Screenshot of web interface showing a filetree mode sibling

Cloning from WebDAV

We can now get into a consumer's shoes and clone the dataset. This operation also requires having datalad-next enabled. There is one additional step: we need to tweak the WebDAV URL originally used with create_sibling_webdav, so that the clone command knows how to deal with it:

  • for annex and filetree modes, we could use the datalad-annex:: URL generated for our sibling (reported by datalad siblings) [5]
  • for the filetree mode it's easier to use a convenience method, and replace https with webdavs in the original WebDAV URL.
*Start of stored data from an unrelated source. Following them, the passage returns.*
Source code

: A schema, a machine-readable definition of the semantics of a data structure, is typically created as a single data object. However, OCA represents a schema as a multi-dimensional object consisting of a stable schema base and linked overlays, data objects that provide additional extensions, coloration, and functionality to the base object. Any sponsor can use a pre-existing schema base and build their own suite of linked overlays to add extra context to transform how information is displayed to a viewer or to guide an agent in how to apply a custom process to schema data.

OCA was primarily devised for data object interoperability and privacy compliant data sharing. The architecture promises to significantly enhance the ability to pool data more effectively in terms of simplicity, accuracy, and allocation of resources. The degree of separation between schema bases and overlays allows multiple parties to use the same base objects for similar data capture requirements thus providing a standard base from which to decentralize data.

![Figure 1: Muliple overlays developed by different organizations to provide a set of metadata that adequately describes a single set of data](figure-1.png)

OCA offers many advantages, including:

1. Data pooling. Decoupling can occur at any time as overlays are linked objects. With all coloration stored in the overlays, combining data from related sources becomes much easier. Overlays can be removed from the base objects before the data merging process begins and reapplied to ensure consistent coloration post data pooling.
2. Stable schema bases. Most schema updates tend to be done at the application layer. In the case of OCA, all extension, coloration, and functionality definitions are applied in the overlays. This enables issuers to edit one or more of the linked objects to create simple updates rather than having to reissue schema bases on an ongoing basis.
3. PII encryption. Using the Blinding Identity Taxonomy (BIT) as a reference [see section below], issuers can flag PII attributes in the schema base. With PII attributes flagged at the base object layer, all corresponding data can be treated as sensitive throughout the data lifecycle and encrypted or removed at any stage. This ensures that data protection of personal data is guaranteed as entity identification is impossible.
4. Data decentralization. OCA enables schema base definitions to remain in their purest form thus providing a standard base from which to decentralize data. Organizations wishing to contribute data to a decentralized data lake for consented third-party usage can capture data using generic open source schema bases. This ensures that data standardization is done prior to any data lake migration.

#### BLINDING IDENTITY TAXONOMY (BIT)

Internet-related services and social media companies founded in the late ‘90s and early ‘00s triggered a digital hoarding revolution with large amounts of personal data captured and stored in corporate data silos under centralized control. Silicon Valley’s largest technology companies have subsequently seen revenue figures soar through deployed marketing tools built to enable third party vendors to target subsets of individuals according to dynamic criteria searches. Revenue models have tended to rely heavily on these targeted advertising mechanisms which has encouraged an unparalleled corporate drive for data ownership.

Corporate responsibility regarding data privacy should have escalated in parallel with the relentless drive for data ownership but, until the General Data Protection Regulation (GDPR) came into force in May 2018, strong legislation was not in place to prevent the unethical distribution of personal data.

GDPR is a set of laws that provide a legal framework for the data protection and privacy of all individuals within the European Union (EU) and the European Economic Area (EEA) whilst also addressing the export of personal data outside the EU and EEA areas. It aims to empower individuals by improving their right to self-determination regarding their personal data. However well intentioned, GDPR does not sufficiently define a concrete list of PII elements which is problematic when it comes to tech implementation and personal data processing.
For the sake of demonstration we will clone from the filetree-mode sibling (but you can try either):

cd ..
datalad clone webdavs://example.com/webdav/homedir/subdir/filetree-mode clone-from-export

At this point, the consumer would get prompted for their own credentials to the hosting service (which would also determine whether they are allowed to access the given content). However, since we are cloning the dataset exported previously, DataLad is using stored credentials.
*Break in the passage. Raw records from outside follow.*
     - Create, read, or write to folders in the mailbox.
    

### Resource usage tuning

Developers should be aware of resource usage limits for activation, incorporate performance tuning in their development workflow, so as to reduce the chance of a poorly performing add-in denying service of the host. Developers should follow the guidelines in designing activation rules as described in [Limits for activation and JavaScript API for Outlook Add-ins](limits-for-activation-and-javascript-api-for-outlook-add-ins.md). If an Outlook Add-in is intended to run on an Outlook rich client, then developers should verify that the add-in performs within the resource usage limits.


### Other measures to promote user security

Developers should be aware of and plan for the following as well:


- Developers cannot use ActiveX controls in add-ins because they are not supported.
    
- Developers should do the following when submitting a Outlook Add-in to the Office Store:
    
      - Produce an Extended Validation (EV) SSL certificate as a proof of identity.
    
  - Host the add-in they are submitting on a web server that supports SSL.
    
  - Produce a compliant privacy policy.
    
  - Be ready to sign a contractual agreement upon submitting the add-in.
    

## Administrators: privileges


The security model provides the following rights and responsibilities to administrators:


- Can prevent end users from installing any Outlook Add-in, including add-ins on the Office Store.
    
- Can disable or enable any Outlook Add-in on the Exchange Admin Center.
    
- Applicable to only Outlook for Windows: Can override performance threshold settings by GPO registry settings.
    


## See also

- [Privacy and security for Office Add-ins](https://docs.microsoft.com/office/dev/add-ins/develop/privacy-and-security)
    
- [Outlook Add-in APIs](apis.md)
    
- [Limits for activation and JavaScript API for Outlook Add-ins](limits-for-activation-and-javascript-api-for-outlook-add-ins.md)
The clone command should display a message saying that a storage sibling has not been auto-enabled, and instructing us how to do this manually:

❱ datalad clone webdavs://example.com/webdav/homedir/subdir/filetree-mode clone-from-export
[INFO   ] Remote origin uses a protocol not supported by git-annex; setting annex-ignore
[INFO   ] access to 1 dataset sibling dav1-storage not auto-enabled, enable with:
            datalad siblings -d "/home/username/Documents/test-next/clone-from-export" enable -s dav1-storage
install(ok): /home/mszczepanik/Documents/test-next/clone-from-export (dataset)
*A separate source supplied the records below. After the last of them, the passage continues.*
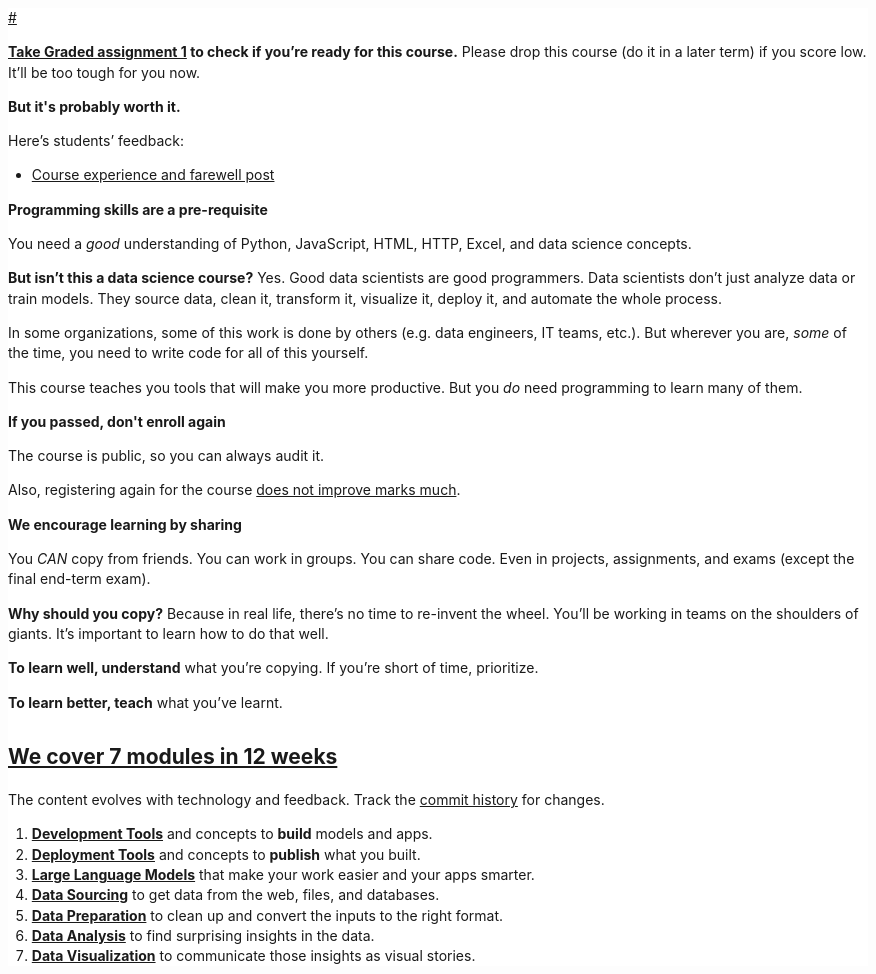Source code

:   [#](https://discourse.onlinedegree.iitm.ac.in/t/is-it-fair-to-consider-20-weightage-of-such-exam-which-is-impossible-to-solve-in-given-time-i-e-roe/141413/10)

**[Take Graded assignment 1](https://exam.sanand.workers.dev/tds-2025-05-ga1) to check if you’re ready for this course.** Please drop this course (do it in a later term) if you score low. It’ll be too tough for you now.


**But it's probably worth it.**

Here’s students’ feedback:

* [Course experience and farewell post](https://discourse.onlinedegree.iitm.ac.in/t/course-experience-and-farewell-post/173247)

**Programming skills are a pre-requisite**

You need a *good* understanding of Python, JavaScript, HTML, HTTP, Excel, and data science concepts.

**But isn’t this a data science course?** Yes. Good data scientists are good programmers. Data scientists don’t just analyze data or train models. They source data, clean it, transform it, visualize it, deploy it, and automate the whole process.

In some organizations, some of this work is done by others (e.g. data engineers, IT teams, etc.). But wherever you are, *some* of the time, you need to write code for all of this yourself.

This course teaches you tools that will make you more productive. But you *do* need programming to learn many of them.


**If you passed, don't enroll again**

The course is public, so you can always audit it.

Also, registering again for the course [does not improve marks much](https://discourse.onlinedegree.iitm.ac.in/t/why-you-should-almost-never-register-for-tds-improvement-if-you-have-passed-it/173625).

**We encourage learning by sharing**

You *CAN* copy from friends. You can work in groups. You can share code. Even in projects, assignments, and exams (except the final end-term exam).

**Why should you copy?** Because in real life, there’s no time to re-invent the wheel. You’ll be working in teams on the shoulders of giants. It’s important to learn how to do that well.

**To learn well, understand** what you’re copying. If you’re short of time, prioritize.

**To learn better, teach** what you’ve learnt.

[We cover 7 modules in 12 weeks](#/README?id=we-cover-7-modules-in-12-weeks)
----------------------------------------------------------------------------

The content evolves with technology and feedback.
Track the [commit history](https://github.com/sanand0/tools-in-data-science-public/commits/tds-2025-01/) for changes.

1. **[Development Tools](#/development-tools)** and concepts to **build** models and apps.
2. **[Deployment Tools](#/deployment-tools)** and concepts to **publish** what you built.
3. **[Large Language Models](#/large-language-models)** that make your work easier and your apps smarter.
4. **[Data Sourcing](#/data-sourcing)** to get data from the web, files, and databases.
5. **[Data Preparation](#/data-preparation)** to clean up and convert the inputs to the right format.
6. **[Data Analysis](#/data-analysis)** to find surprising insights in the data.
7. **[Data Visualization](#/data-visualization)** to communicate those insights as visual stories.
Let's enable the storage sibling [6]:

cd clone-from-export
datalad siblings enable -d . -s dav1-storage

This will allow us to obtain the file content, thus completing the publish-consume workflow:

datalad get cat.jpg README.md

Notes

  • The create_sibling_webdav documentation has all the details, including modes to create siblings for only data or only Git (annex-only, filetree-only, git-only), and explicit credential specification (to record or reuse explicitly named credentials, for example if you have multiple accounts on a given server).
  • datalad-next also introduces the credentials command to query, set, or remove stored credentials. Read more in the credentials documentation.
  • The low-level operations are carried out by git-annex. Git-annex caches the WebDAV usename and password in a read-only file, .git/annex/creds/<annex UUID>. This is considered safe, because this file is local (it is never published anywhere), and only the user who created the dataset has read permissions for this file. It is, however, a plaintext file, and therefore may pose a security threat e.g. if other people are sharing the user account.
  • The DataLad Handbook's Third Party Infrastructure chapter contains several walk-throughs describing different publication scenarios.

Footnotes

[1]WebDAV is an extension of HTTP protocol which allows content creation on an HTTPS server.
[2]In Dracoon, right click a folder and choose "Copy WebDAV path". In Sciebo's "old" interface, click on settings on the lower left of the page.
[3]Consider using tokens, if your service permits. They are like passwords, but can be generated per-application as a security measure to hide your actual password used for web interface login. E. g. in Sciebo you can create them in your account settings in the Security tab.
[4]The publication dependency is a local setting (it only affects the original dataset clone used to push, not any of the following clones); you can see that it is present by looking into the hidden .git/config file, e. g. with cat .git/config.
[5]Technical details on the anatomy of datalad-annex URL can be found in the documentation of datalad-anex Git remote helper
[6]As a side note, the source dataset has two annex-carrying siblings which could potentially be enabled from its clones. However, in our example we pushed to dav1 only before dav2(-storage) was added, so a clone made from dav1 only contains information about dav1-storage.